Model behavior is essentially identical for NONCE (ignorance) and TOXIC (known danger) counterfactual evidence—this is the most alarming finding.
Representational analysis shows that parametric knowledge is briefly activated upon encountering counterfactual intervention terms but is progressively overridden as context accumulates.

Highlights & Insights¶

The absence of a well-defined faithfulness-safety boundary is a profound and urgent problem—current LLMs are, in effect, unconditional believers in whatever evidence they are provided in medical contexts.
The gradient design of the four counterfactual categories is methodologically elegant: the progression from a controlled condition (NONCE) to an extreme condition (TOXIC) lends strong credibility to the conclusions.
The recurring pattern of "brief skepticism followed by immediate compliance" in reasoning chains reveals that LLMs' context-following bias operates at a deeper level than safety alignment.
The findings serve as a clear warning for RAG systems: if retrieved evidence is tampered with or erroneous, models will confidently generate dangerous recommendations.

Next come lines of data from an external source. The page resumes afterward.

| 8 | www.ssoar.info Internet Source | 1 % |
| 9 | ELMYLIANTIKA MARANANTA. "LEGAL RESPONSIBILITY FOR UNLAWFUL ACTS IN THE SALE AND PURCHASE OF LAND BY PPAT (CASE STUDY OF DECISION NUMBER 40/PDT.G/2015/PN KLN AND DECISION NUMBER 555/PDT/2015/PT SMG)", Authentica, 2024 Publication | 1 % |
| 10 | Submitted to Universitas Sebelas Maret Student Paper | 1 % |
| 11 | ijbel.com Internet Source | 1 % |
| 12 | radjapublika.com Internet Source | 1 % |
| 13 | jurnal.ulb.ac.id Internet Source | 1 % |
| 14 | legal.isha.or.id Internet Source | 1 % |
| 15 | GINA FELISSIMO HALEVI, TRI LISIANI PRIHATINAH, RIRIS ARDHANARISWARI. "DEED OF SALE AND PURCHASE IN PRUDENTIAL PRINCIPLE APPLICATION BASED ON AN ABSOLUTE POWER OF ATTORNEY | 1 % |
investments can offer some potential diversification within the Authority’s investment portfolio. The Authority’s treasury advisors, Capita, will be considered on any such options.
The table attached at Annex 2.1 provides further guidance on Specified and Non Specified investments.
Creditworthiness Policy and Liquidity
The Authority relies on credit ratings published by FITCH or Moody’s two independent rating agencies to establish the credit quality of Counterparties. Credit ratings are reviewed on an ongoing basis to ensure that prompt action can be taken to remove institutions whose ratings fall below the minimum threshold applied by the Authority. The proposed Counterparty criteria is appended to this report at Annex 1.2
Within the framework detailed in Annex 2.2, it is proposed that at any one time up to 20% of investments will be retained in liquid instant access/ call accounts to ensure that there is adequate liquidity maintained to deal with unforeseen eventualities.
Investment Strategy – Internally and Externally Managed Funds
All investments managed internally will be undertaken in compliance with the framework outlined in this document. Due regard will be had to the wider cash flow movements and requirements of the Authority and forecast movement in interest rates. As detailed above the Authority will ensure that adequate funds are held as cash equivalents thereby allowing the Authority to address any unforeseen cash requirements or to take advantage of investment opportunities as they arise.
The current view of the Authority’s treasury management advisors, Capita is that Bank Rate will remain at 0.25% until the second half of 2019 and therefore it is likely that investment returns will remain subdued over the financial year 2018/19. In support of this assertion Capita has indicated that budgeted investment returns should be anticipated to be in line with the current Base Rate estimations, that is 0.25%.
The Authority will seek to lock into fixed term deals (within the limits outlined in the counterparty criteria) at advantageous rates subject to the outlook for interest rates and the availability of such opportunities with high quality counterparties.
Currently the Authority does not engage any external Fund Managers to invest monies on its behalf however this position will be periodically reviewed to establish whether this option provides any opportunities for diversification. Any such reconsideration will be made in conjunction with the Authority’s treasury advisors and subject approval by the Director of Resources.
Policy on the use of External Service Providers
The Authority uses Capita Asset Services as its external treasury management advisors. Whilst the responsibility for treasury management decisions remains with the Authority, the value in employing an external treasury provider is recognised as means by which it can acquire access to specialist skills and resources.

Limitations & Future Work¶

Counterfactual evidence is generated via simple substitution and does not cover more subtle errors (e.g., incorrect dosage, wrong indication).
Evaluation is limited to English and specific medical domains.
No effective mitigation solution is proposed—the work is diagnostic in nature.
The normative question of what the "appropriate" faithfulness-safety boundary should be remains unresolved.

vs. CoPriva/Doc-PP: The latter focuses on information non-disclosure strategies, whereas this work addresses over-trust in evidence that ought to be distrusted.
vs. Xie et al. (2023): The latter examines context-knowledge conflicts in general domains; this work focuses on the high-stakes medical setting.
vs. MedEvidence: This work builds upon MedEvidence and extends it to a counterfactual setting to probe the robustness of model behavior.

Rating¶

Novelty: ⭐⭐⭐⭐⭐ The systematic study of the faithfulness-safety tension in medical contexts is pioneering; the four-category intervention design is elegant.
Experimental Thoroughness: ⭐⭐⭐⭐⭐ Comprehensive coverage across 9 models, 4 prompt variants, 2 response formats, and representational analysis.
Writing Quality: ⭐⭐⭐⭐⭐ Problem definition is precise, findings are striking, and argumentation is compelling.
Value: ⭐⭐⭐⭐⭐ Carries significant implications for medical AI safety and directly informs deployment decisions for RAG systems.